▶ **Request**
Copy out the entries below exactly as they stand, but only from the line containing "158 49 -90))" through the line containing "(at 135.19 63.5))".

▶ **Information shown**
—————

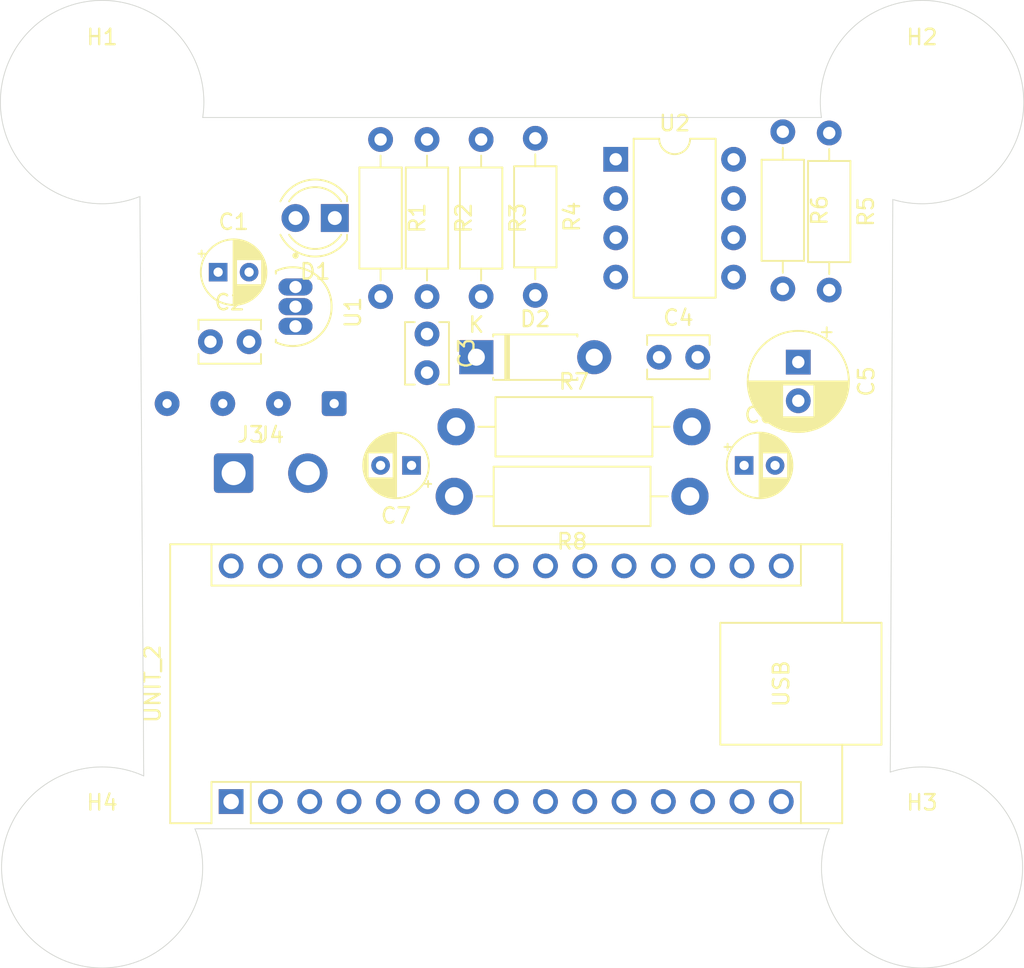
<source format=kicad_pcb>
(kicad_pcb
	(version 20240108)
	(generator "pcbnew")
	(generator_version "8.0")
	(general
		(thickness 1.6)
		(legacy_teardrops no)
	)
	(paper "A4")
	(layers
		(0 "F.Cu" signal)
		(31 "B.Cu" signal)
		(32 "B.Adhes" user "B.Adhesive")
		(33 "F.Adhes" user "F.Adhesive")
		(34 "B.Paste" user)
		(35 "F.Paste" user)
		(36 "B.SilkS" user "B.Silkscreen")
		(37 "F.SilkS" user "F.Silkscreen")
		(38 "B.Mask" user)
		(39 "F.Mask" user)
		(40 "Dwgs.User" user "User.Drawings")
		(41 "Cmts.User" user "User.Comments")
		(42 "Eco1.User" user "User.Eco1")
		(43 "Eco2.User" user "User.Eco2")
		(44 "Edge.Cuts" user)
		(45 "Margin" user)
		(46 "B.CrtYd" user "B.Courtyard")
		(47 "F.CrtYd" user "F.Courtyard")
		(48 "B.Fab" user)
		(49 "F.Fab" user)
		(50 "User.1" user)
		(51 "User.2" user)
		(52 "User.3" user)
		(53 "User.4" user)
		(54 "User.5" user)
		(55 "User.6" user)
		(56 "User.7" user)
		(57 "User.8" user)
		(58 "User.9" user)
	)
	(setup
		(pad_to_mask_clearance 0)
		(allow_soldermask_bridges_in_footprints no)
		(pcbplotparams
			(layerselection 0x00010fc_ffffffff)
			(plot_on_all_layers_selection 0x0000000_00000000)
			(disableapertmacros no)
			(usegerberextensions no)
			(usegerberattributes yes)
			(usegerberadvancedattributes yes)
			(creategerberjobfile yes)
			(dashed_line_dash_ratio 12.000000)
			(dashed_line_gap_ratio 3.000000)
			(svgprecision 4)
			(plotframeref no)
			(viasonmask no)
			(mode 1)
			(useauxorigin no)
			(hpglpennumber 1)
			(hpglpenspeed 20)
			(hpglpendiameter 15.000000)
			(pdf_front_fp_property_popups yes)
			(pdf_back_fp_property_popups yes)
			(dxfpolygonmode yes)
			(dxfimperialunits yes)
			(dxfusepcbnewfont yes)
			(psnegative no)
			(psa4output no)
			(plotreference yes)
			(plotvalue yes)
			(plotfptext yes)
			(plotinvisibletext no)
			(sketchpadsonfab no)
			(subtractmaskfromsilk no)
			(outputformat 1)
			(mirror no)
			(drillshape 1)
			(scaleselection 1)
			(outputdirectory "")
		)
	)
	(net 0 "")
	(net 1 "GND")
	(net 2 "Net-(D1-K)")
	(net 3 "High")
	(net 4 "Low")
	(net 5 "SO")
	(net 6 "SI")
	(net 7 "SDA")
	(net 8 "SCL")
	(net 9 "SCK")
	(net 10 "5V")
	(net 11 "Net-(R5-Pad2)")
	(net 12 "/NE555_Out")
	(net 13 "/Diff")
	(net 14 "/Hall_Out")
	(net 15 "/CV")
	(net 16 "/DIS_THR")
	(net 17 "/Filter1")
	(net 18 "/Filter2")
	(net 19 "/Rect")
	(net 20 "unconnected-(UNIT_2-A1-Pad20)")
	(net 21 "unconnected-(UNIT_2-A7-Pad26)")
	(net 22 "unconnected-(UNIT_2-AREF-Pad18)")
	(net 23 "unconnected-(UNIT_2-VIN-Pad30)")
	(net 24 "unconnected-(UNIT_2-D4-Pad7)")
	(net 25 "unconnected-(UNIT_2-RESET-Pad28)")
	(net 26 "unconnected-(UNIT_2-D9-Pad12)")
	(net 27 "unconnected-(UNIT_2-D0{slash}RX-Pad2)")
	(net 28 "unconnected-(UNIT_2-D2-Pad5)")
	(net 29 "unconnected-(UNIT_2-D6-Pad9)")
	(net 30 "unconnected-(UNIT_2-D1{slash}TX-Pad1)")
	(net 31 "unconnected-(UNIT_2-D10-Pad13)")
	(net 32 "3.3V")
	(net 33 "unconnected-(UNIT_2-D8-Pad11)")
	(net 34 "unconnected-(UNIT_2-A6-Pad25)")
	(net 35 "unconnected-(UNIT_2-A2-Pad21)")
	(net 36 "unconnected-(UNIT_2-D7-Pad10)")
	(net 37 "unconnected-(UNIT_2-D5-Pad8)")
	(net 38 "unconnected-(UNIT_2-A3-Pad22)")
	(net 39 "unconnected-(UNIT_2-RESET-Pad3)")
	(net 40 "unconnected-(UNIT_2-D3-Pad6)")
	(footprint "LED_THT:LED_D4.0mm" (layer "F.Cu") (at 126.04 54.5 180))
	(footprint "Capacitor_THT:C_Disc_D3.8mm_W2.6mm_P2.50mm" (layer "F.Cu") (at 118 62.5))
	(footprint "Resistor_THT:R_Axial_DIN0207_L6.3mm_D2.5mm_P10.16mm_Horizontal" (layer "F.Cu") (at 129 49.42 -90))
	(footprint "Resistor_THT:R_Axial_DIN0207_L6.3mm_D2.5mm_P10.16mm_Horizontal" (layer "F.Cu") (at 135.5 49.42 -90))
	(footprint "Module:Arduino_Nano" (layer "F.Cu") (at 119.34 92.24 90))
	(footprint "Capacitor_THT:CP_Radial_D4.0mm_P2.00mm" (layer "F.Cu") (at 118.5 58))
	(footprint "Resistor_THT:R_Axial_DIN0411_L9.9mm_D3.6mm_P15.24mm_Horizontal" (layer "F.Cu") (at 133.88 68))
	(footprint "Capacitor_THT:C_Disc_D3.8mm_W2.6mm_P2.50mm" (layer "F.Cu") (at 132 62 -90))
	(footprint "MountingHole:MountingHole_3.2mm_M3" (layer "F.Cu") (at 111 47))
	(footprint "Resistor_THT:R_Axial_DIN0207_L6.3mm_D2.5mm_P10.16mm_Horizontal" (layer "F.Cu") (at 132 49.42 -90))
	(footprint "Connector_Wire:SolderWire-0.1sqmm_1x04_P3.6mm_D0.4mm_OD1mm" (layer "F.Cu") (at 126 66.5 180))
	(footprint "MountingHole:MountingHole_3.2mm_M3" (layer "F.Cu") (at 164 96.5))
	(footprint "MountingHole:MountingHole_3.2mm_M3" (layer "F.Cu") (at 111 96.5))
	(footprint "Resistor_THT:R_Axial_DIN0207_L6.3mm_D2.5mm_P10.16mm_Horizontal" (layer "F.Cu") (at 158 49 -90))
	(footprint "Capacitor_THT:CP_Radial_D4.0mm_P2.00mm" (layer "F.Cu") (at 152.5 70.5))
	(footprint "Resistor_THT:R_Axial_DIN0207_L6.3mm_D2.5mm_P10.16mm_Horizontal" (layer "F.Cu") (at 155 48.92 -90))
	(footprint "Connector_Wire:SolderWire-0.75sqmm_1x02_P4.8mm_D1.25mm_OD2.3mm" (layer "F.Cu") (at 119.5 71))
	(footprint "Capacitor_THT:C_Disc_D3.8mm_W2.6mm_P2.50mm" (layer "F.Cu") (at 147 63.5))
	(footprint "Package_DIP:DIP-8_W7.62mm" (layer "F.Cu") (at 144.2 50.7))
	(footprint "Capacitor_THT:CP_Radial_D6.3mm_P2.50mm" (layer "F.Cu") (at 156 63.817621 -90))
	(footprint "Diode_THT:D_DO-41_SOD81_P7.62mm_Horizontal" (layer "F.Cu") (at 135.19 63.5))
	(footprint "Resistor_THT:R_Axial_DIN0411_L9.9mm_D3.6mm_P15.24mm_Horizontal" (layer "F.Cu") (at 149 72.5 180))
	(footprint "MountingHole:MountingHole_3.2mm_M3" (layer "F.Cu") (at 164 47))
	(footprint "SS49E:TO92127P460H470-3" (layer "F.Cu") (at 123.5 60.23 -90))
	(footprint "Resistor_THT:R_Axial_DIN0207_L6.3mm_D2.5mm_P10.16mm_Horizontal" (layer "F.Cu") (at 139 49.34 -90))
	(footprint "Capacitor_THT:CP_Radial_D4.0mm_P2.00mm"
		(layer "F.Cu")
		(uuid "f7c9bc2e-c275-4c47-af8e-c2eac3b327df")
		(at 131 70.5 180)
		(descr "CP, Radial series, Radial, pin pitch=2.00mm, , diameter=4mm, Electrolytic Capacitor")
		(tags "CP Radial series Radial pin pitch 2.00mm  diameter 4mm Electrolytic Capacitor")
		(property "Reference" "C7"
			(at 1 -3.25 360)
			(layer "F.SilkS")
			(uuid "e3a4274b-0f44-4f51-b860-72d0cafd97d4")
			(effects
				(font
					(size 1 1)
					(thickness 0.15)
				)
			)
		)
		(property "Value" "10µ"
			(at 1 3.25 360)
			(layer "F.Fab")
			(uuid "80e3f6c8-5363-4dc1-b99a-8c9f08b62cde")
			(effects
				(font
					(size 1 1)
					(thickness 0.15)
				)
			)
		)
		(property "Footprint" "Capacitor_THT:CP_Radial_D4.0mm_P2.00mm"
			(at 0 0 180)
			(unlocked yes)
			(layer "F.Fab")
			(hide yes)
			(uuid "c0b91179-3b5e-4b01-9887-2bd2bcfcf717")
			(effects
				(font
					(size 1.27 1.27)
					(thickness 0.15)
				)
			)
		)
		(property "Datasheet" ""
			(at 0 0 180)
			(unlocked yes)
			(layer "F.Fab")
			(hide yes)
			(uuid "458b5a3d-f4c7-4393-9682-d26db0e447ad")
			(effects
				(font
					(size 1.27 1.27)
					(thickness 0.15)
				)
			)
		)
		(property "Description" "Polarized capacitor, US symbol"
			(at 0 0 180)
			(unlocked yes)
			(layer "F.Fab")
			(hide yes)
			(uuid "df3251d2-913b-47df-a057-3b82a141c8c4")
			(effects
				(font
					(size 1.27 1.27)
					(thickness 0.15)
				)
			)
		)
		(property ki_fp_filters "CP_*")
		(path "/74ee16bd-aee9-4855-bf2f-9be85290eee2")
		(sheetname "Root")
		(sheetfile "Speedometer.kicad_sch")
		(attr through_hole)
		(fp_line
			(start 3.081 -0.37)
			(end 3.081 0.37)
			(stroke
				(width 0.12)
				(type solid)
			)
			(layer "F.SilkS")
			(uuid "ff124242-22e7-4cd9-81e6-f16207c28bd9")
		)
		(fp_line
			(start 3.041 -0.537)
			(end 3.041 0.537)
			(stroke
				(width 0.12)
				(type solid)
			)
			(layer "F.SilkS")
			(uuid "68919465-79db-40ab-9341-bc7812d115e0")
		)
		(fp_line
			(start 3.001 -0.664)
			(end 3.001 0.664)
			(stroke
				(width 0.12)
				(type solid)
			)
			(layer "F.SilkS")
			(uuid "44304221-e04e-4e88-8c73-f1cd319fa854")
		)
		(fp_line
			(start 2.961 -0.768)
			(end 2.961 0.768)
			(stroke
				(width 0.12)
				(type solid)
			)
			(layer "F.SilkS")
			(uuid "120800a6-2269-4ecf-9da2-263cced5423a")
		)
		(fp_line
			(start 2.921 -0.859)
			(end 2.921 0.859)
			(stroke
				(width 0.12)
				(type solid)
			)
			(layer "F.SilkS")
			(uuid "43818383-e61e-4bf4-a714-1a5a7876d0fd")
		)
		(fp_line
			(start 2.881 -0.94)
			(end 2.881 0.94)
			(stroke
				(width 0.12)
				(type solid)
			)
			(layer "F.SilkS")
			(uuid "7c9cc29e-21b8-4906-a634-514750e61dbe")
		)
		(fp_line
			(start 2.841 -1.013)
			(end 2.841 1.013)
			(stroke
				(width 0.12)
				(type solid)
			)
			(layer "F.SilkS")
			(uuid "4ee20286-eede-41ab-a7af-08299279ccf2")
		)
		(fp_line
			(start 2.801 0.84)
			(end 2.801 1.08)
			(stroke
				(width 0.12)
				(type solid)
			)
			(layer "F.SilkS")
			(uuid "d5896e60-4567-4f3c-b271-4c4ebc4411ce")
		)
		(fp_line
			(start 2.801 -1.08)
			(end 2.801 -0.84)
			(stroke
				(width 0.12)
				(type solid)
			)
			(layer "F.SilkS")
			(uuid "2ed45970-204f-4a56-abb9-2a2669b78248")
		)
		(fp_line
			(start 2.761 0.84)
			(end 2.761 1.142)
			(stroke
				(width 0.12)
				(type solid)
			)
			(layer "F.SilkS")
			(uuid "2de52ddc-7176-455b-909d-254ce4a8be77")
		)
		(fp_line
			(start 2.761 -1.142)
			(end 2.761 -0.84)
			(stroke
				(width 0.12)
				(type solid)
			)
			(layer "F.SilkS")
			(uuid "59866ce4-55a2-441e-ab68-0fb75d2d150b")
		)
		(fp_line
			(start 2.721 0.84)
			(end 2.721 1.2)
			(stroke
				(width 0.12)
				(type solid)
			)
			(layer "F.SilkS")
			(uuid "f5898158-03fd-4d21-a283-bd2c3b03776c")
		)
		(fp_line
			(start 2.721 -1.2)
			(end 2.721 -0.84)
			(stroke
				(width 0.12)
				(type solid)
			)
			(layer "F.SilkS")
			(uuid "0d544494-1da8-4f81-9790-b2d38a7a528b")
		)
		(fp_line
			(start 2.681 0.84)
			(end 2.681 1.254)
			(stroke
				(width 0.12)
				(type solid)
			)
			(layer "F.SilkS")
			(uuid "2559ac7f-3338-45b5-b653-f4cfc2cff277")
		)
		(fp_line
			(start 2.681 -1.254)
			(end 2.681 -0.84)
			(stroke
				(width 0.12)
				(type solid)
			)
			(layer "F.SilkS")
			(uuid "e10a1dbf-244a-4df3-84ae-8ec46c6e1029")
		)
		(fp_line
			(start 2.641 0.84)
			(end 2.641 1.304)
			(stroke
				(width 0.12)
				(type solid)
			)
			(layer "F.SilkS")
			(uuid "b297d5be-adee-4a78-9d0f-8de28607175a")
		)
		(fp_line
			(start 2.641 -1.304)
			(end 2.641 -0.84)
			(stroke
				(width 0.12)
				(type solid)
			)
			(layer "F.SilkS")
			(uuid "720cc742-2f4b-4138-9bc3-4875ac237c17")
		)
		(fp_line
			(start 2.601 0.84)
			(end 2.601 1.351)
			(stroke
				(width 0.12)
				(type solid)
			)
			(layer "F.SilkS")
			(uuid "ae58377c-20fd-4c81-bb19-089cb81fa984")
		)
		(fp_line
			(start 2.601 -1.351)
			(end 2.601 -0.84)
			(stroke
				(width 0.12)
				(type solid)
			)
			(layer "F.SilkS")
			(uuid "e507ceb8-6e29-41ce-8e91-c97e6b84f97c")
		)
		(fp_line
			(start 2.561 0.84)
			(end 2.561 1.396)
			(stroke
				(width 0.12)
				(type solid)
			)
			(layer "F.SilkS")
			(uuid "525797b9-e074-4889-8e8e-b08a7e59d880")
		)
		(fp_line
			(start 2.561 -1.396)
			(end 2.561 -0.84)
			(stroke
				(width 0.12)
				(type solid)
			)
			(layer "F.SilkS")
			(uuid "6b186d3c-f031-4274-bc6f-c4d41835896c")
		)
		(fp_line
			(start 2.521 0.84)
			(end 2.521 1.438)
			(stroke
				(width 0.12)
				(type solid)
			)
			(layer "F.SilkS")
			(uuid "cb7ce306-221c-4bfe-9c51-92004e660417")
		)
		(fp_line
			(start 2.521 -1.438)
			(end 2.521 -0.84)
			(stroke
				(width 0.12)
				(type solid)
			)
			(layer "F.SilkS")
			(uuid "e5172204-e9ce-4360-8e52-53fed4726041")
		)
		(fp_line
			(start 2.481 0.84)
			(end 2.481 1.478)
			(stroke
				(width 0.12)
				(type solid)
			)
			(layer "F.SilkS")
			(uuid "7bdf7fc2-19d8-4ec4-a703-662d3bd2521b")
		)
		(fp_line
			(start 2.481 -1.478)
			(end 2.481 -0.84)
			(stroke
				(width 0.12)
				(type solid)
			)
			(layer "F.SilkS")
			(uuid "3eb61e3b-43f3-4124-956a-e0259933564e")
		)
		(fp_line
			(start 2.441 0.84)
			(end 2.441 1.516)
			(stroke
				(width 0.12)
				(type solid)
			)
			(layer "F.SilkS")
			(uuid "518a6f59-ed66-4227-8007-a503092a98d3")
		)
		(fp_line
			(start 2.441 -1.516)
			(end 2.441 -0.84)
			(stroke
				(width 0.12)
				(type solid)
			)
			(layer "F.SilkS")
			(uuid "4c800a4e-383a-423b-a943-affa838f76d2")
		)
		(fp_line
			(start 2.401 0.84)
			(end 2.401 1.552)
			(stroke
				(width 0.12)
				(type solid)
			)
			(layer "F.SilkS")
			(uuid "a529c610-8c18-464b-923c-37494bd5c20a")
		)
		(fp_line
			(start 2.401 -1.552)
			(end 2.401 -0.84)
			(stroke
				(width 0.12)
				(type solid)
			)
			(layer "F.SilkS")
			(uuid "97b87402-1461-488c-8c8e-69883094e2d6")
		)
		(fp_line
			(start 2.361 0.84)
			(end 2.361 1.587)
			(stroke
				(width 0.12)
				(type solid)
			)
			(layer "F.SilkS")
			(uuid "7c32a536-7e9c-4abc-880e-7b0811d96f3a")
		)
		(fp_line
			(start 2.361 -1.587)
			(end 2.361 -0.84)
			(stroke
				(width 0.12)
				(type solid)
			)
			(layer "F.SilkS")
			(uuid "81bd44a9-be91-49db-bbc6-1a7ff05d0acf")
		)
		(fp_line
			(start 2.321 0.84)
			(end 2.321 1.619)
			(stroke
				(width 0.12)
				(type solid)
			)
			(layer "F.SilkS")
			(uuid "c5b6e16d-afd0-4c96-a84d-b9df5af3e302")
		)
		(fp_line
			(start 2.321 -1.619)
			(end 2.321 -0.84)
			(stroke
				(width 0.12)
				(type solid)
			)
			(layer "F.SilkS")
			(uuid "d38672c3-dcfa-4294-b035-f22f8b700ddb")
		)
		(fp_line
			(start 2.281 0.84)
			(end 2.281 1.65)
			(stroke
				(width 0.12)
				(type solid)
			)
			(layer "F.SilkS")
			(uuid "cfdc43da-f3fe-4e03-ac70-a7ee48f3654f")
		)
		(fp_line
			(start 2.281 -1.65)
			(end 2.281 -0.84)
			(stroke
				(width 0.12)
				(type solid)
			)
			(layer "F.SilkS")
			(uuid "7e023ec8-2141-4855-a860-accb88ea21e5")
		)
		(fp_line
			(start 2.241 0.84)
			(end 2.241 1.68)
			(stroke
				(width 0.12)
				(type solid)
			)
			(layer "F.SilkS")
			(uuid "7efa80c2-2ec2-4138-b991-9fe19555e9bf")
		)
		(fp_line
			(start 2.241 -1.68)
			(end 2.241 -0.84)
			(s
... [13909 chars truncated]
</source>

—————

▶ **Solved exercise**
	(footprint "Resistor_THT:R_Axial_DIN0207_L6.3mm_D2.5mm_P10.16mm_Horizontal" (layer "F.Cu") (at 158 49 -90))
	(footprint "Capacitor_THT:CP_Radial_D4.0mm_P2.00mm" (layer "F.Cu") (at 152.5 70.5))
	(footprint "Resistor_THT:R_Axial_DIN0207_L6.3mm_D2.5mm_P10.16mm_Horizontal" (layer "F.Cu") (at 155 48.92 -90))
	(footprint "Connector_Wire:SolderWire-0.75sqmm_1x02_P4.8mm_D1.25mm_OD2.3mm" (layer "F.Cu") (at 119.5 71))
	(footprint "Capacitor_THT:C_Disc_D3.8mm_W2.6mm_P2.50mm" (layer "F.Cu") (at 147 63.5))
	(footprint "Package_DIP:DIP-8_W7.62mm" (layer "F.Cu") (at 144.2 50.7))
	(footprint "Capacitor_THT:CP_Radial_D6.3mm_P2.50mm" (layer "F.Cu") (at 156 63.817621 -90))
	(footprint "Diode_THT:D_DO-41_SOD81_P7.62mm_Horizontal" (layer "F.Cu") (at 135.19 63.5))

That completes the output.